What the exercise asks:
From the line that contains "ম্যসেজ গার্ল" to the last line of the data below, transcribe every line exactly. Do not include the pictures.

Page images and extracted text:
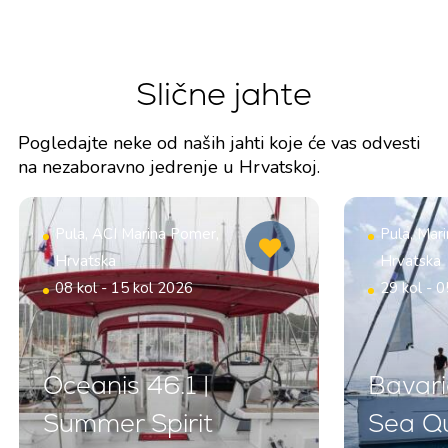
Slične jahte
Pogledajte neke od naših jahti koje će vas odvesti
na nezaboravno jedrenje u Hrvatskoj.
Pula, ACI Marina Pomer,
Pula, Mar
Hrvatska
Hrvatska
08 kol - 15 kol 2026
29 kol - 0
Oceanis 46.1 |
Bavari
Summer Spirit
Sea Q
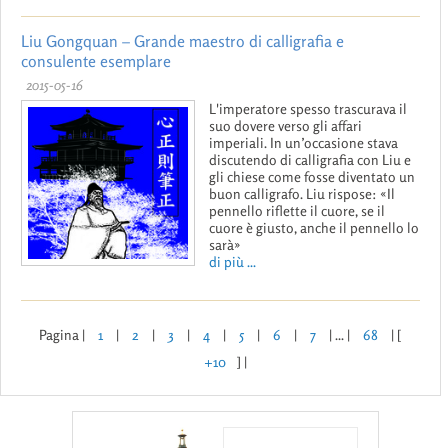
Liu Gongquan – Grande maestro di calligrafia e
consulente esemplare
2015-05-16
L'imperatore spesso trascurava il
suo dovere verso gli affari
imperiali. In un’occasione stava
discutendo di calligrafia con Liu e
gli chiese come fosse diventato un
buon calligrafo. Liu rispose: «Il
pennello riflette il cuore, se il
cuore è giusto, anche il pennello lo
sarà»
di più ...
Pagina |
1
|
2
|
3
|
4
|
5
|
6
|
7
| ... |
68
| [
+10
] |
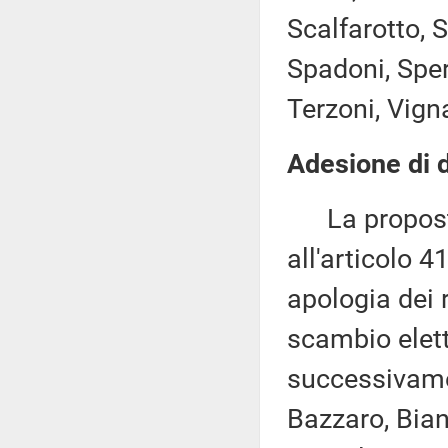
Scalfarotto, S
Spadoni, Sper
Terzoni, Vigna
Adesione di d
La proposta
all'articolo 4
apologia dei 
scambio elett
successivamen
Bazzaro, Bianc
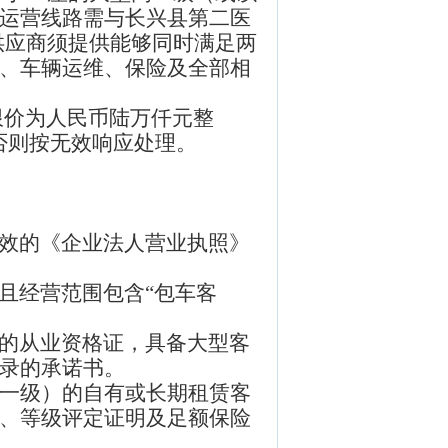
运营线路需与长兴县第二医
供应商须提供能够同时满足两
、车辆运维、保险及全部相
限价为人民币
陆万
仟元整
否则按无效响应处理。
效的《企业法人营业执照》
且经营范围包含
“
包车客
的从业资格证，具备大型客
录的承诺书。
一级）的自有或长期租赁客
、等级评定证明及足额保险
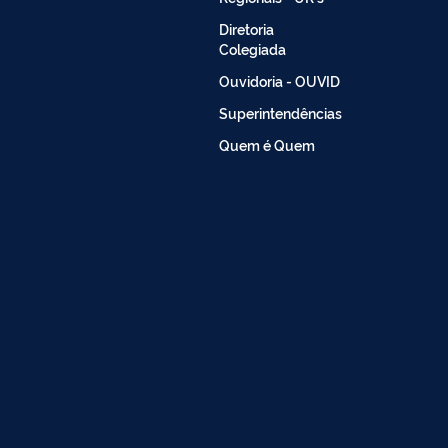
Diretoria
Colegiada
Ouvidoria - OUVID
Superintendências
Quem é Quem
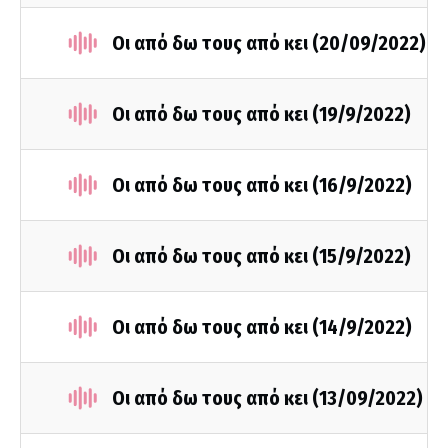
Οι από δω τους από κει (20/09/2022)
Οι από δω τους από κει (19/9/2022)
Οι από δω τους από κει (16/9/2022)
Οι από δω τους από κει (15/9/2022)
Οι από δω τους από κει (14/9/2022)
Οι από δω τους από κει (13/09/2022)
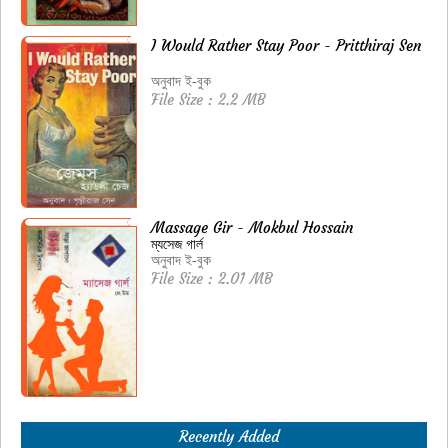
I Would Rather Stay Poor - Pritthiraj Sen
অনুবাদ ই-বুক
File Size : 2.2 MB
Massage Gir - Mokbul Hossain
ম্যসেজ গার্ল
অনুবাদ ই-বুক
File Size : 2.01 MB
Recently Added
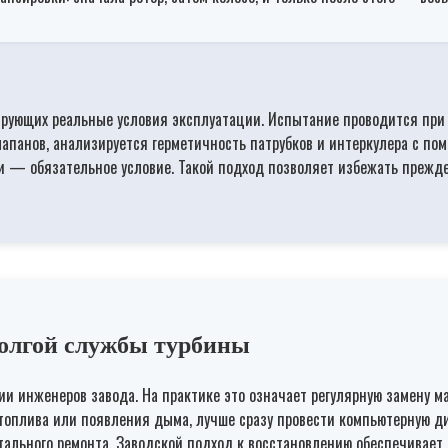
тирующих реальные условия эксплуатации. Испытание проводится при
лапанов, анализируется герметичность патрубков и интеркулера с по
 — обязательное условие. Такой подход позволяет избежать преждев
долгой службы турбины
и инженеров завода. На практике это означает регулярную замену 
 топлива или появления дыма, лучше сразу провести компьютерную д
тального ремонта. Заводской подход к восстановлению обеспечивае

Response area:
ম্যসেজ গার্ল
অনুবাদ ই-বুক
File Size : 2.01 MB
Recently Added
тирующих реальные условия эксплуатации. Испытание проводится при
лапанов, анализируется герметичность патрубков и интеркулера с по
 — обязательное условие. Такой подход позволяет избежать преждев
долгой службы турбины
и инженеров завода. На практике это означает регулярную замену 
 топлива или появления дыма, лучше сразу провести компьютерную д
тального ремонта. Заводской подход к восстановлению обеспечивае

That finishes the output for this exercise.